### About this task
In the listing that follows, locate the line containing "[271,523,353,539] < 20x109/L, ->" and the line containing "[55,877,155,893] em Português". Retype exactly those two lines and every line between them, and nothing more.

___ The data ___

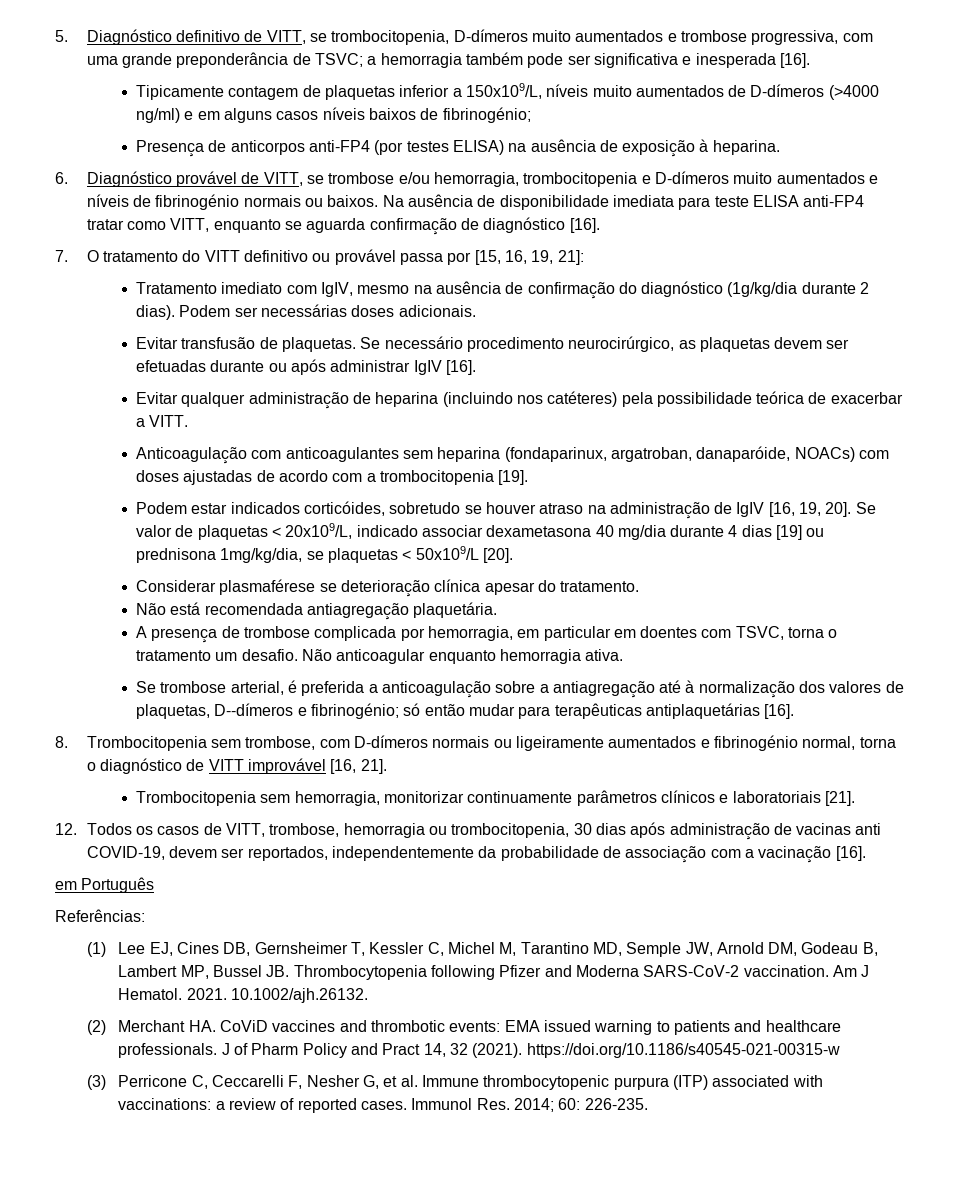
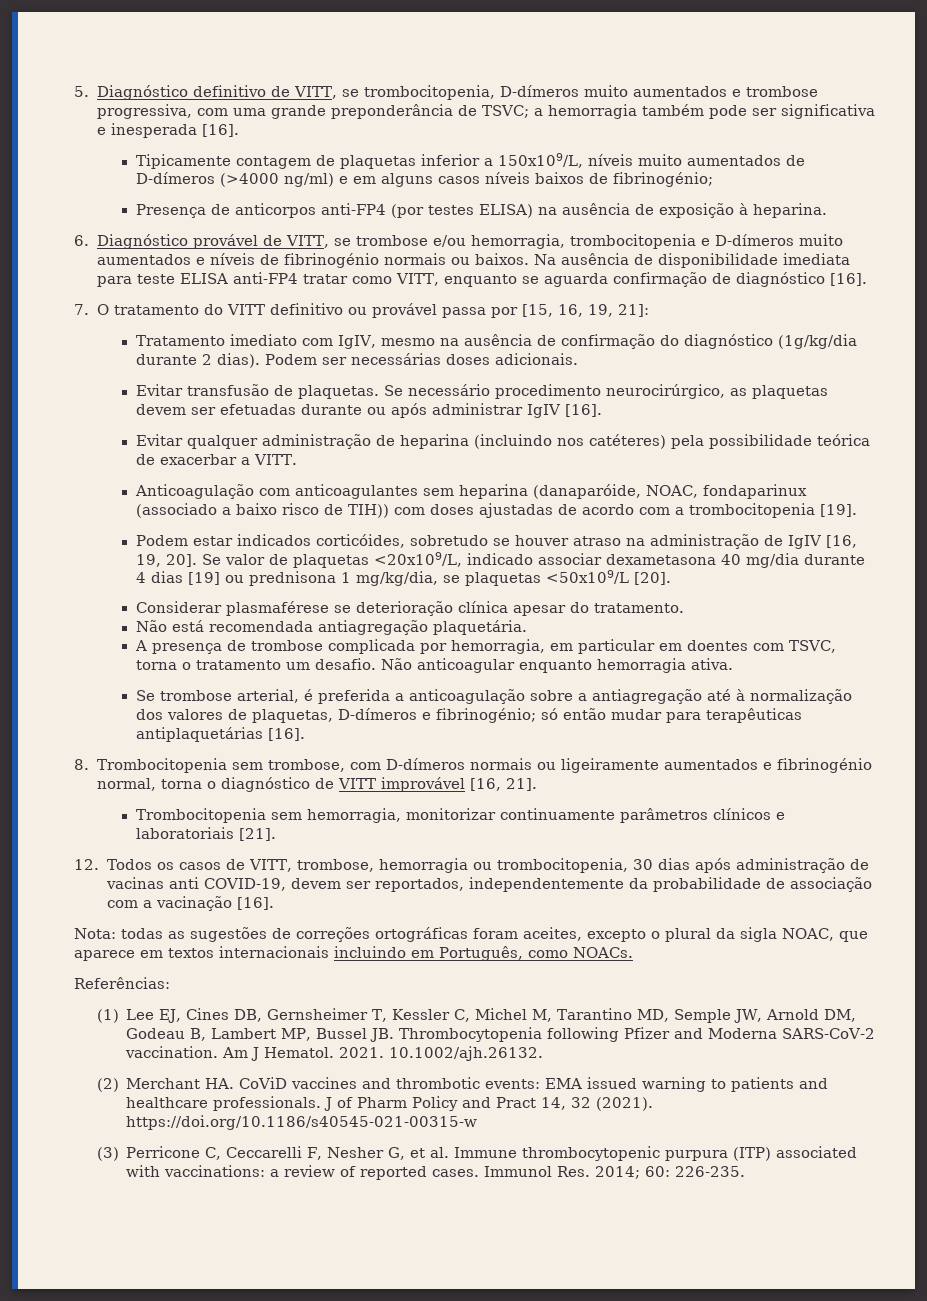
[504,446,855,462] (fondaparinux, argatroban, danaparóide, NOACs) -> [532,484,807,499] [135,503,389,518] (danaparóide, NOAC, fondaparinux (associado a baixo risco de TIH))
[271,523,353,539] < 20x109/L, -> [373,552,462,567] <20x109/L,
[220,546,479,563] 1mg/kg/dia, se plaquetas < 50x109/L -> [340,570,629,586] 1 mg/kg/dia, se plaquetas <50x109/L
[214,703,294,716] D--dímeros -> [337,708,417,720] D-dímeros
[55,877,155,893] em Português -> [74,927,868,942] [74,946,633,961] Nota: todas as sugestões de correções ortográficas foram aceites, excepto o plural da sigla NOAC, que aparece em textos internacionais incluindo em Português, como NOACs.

___
___ The data ___

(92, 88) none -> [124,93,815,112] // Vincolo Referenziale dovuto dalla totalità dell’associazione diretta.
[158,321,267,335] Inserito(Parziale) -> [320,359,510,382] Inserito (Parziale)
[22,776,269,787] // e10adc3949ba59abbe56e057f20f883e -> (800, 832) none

___
___ The data ___

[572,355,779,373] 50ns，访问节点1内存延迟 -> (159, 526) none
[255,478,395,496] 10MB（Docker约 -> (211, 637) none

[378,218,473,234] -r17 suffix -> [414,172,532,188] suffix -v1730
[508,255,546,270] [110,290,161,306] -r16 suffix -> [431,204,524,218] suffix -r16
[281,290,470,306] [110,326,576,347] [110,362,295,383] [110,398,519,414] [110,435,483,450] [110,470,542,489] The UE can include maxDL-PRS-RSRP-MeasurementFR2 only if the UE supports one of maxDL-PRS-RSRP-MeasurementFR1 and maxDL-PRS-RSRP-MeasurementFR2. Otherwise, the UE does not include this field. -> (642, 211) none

___

### Result for this task
[271,523,353,539] < 20x109/L, -> [373,552,462,567] <20x109/L,
[220,546,479,563] 1mg/kg/dia, se plaquetas < 50x109/L -> [340,570,629,586] 1 mg/kg/dia, se plaquetas <50x109/L
[214,703,294,716] D--dímeros -> [337,708,417,720] D-dímeros
[55,877,155,893] em Português -> [74,927,868,942] [74,946,633,961] Nota: todas as sugestões de correções ortográficas foram aceites, excepto o plural da sigla NOAC, que aparece em textos internacionais incluindo em Português, como NOACs.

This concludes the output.